Thirdly, it has been argued by learned counsel for the appellants that the deed of gift was not validly registered in view of Section 32 of the Indian Registration Act and, therefore, the plaintiff could not have based his title thereon. This question is really academic in this case, once it is held by the Court of fact that the plaintiff was the daughter's son of Indrajit and the defendants were not his agnates, because the plaintiff must succeed even apart from the deed of gift. But, in any event, the contention raised upon Section 32 of the Indian Registration Act is also not valid The argument of learned counsel for the appellant is that Mosst. Sahaji had no title to the properly conveyed by the deed of gift and the registration of the document, on her own admission, after (sic) the death of Indrajit, was an invalid registration. Section 36 of the Registration Act is, however, a complete answer to this contention. It appears that after the death of Indrajit, the deed of gift had been presented for registration by Mosst. Sahaji and the registering authorities had accepted her representation of Indrajit. This matter has been mentioned in Paragraph 16 of the judgment of the Court of appeal below, and in my opinion, the learned Judge's approach to this point is quite correct. Mosst. Sahaji had appeared before the registering authority as an executant of the document as also as a representative of Indrajit. The endorsement of the registering authority states that he was satisfied about the authority of Mosst. Sahaji and therefore, it is quite clear that under Section 35 of the Registration Act the registering authority was competent to register the document.

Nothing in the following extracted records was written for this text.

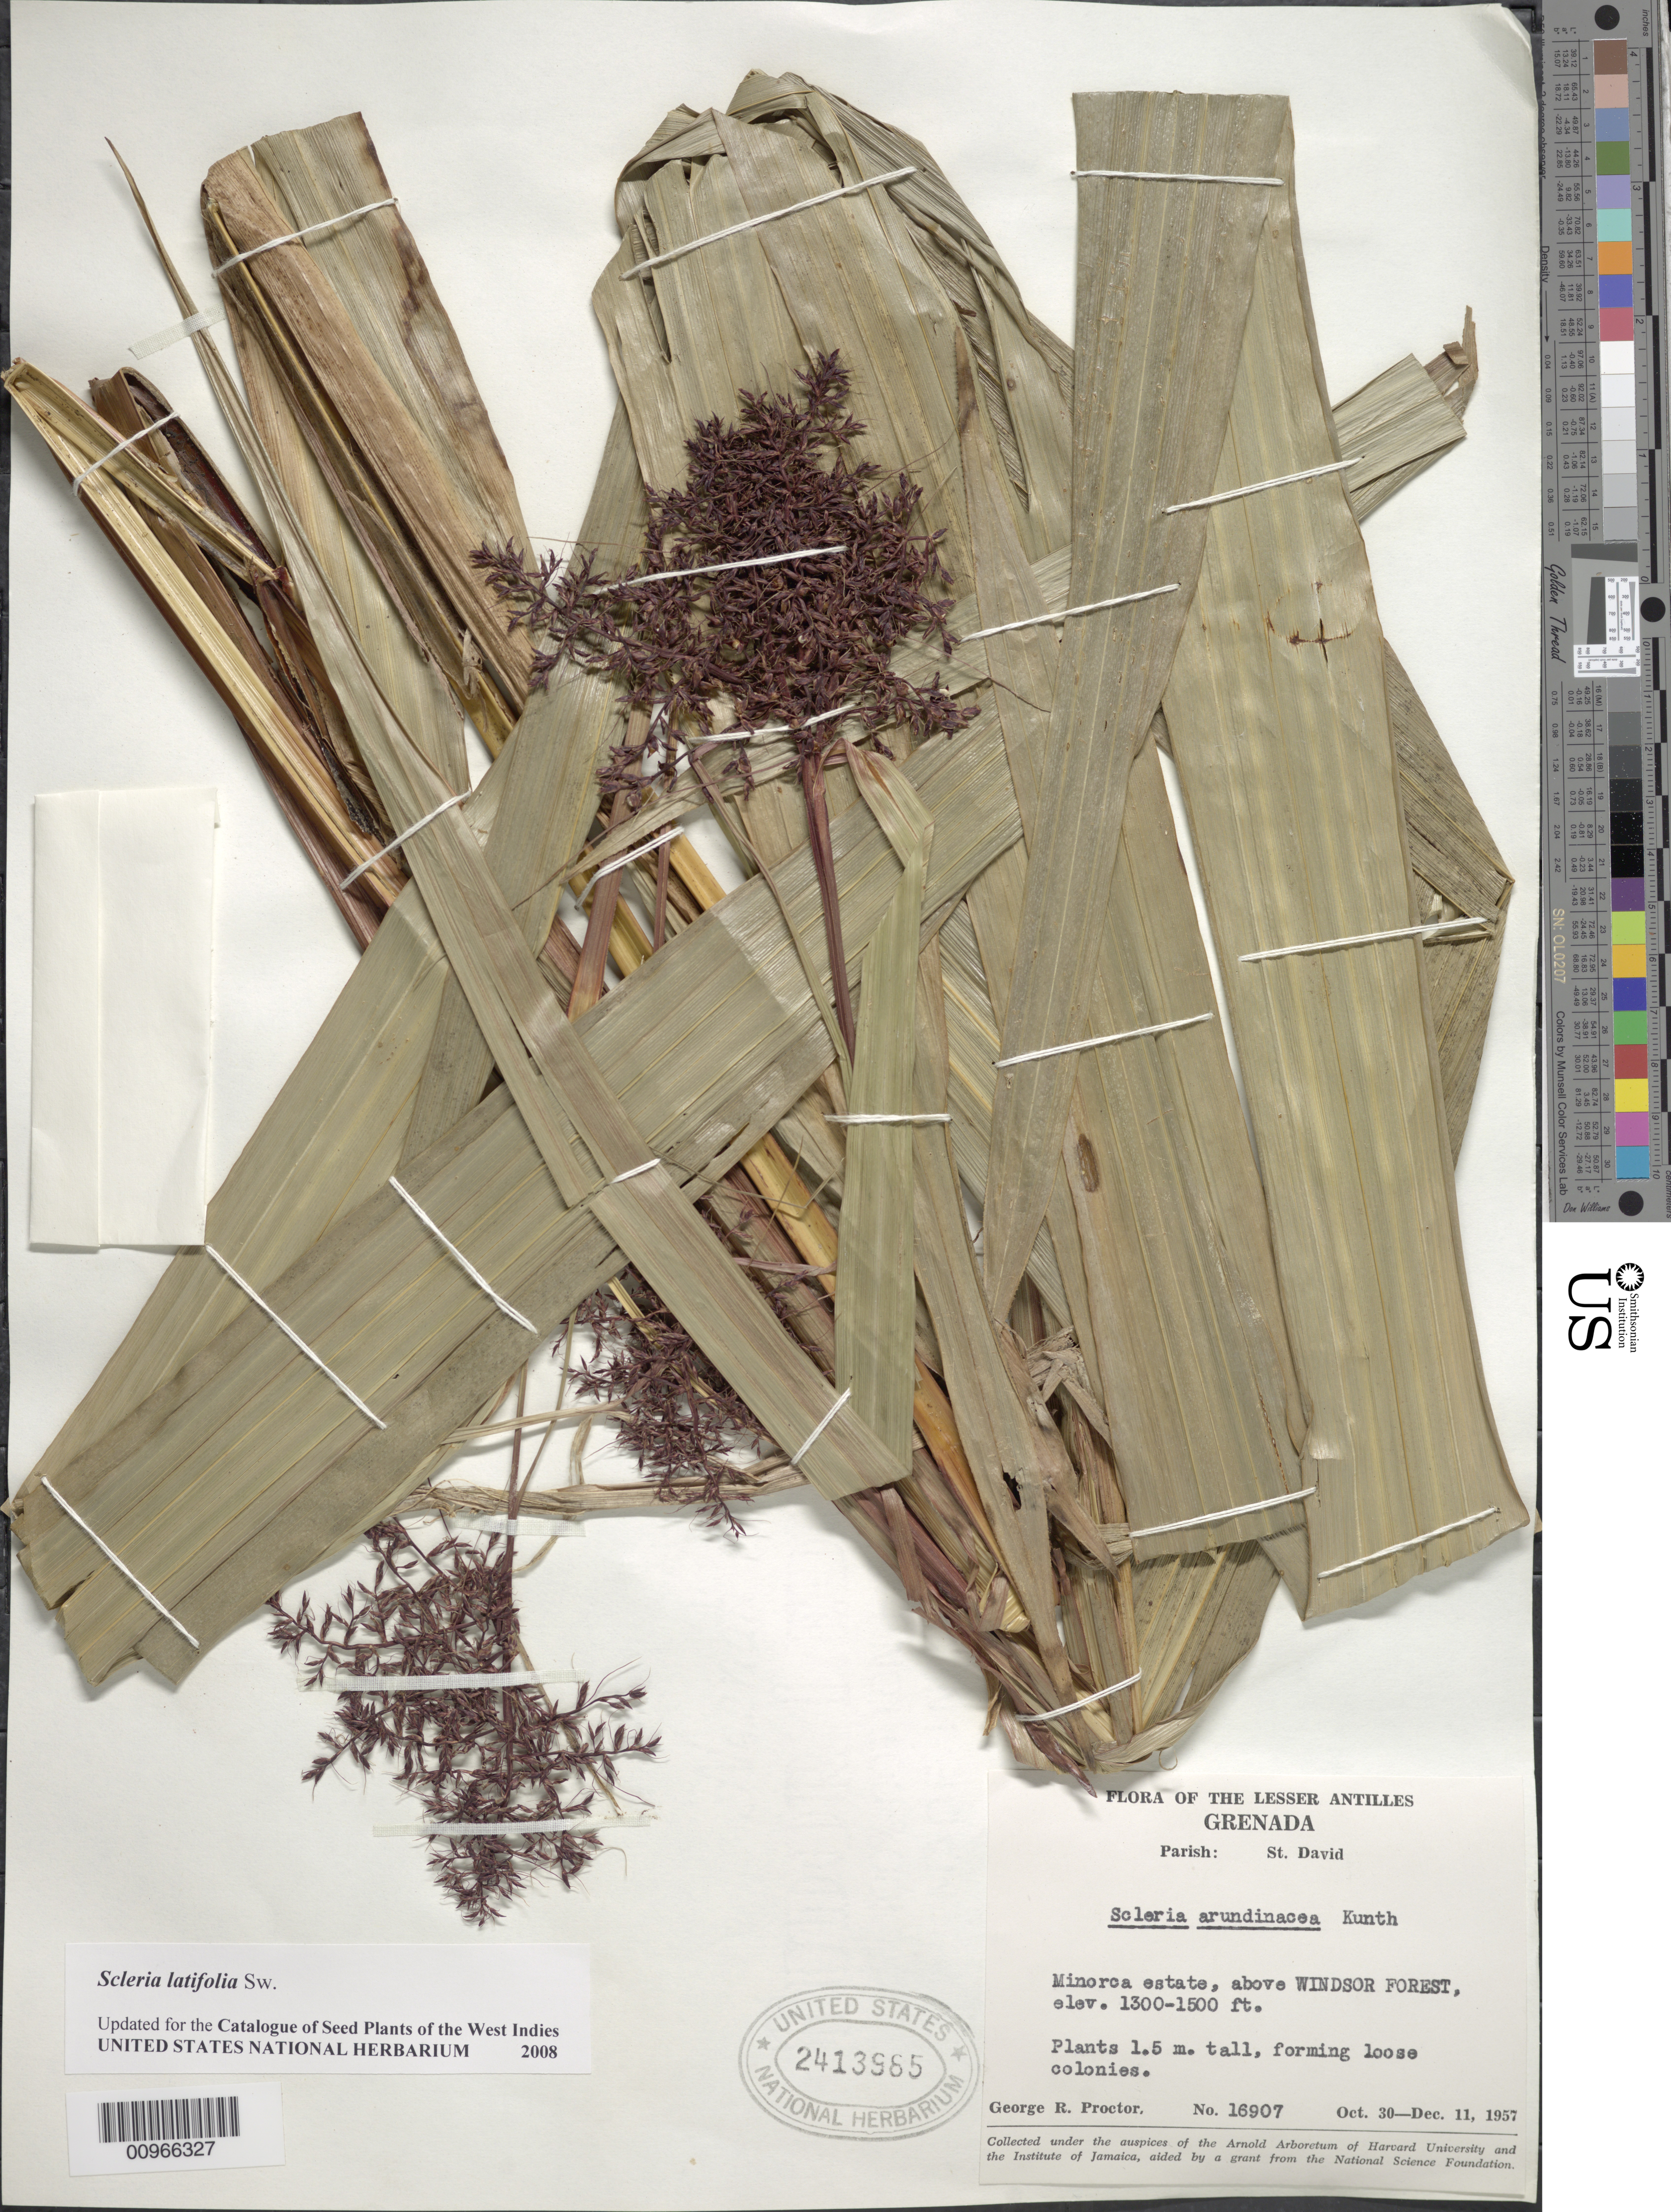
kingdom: Plantae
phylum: Tracheophyta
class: Liliopsida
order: Poales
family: Cyperaceae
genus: Scleria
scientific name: Scleria latifolia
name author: Sw.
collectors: G. R. Proctor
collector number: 16907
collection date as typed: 30 Oct 1957 to 11 Dec 1957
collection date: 1957-10-30/1957-12-11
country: Grenada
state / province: Saint David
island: Grenada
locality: Minorca Estate, above Windsor Forest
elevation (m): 396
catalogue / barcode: US 2413985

Then, it has been argued by the learned counsel that upon the question of possession, the Court of appeal below has not considered the entire evidence on record. There is no validity in this contention either. In paragraphs 17 and 18 of the judgment of the Court of appeal below the question of possession of the parties has been adequately dealt with Lastly, it has been contended by the learned counsel that the Court of appeal below was not entitled to modify a finding arrived at by the trial Court in favour of defendants Nos. 1 to 3, that they were agnates of Indrajit Lohar There is no validity in this contention either The plaintiff respondent in the Court of appeal below had supported the decree of the trial Court and the plaintiff could have raised the question that one of the findings given by the trial Court was erroneous. In my opinion, nothing wrong has been done by the Court of appeal below in reversing a finding of the trial Court in affirming the decree
6. For the reasons given above, it must be held that the appeal is without any merit.
It is, therefore, dismissed with costs to the plaintiff-respondent.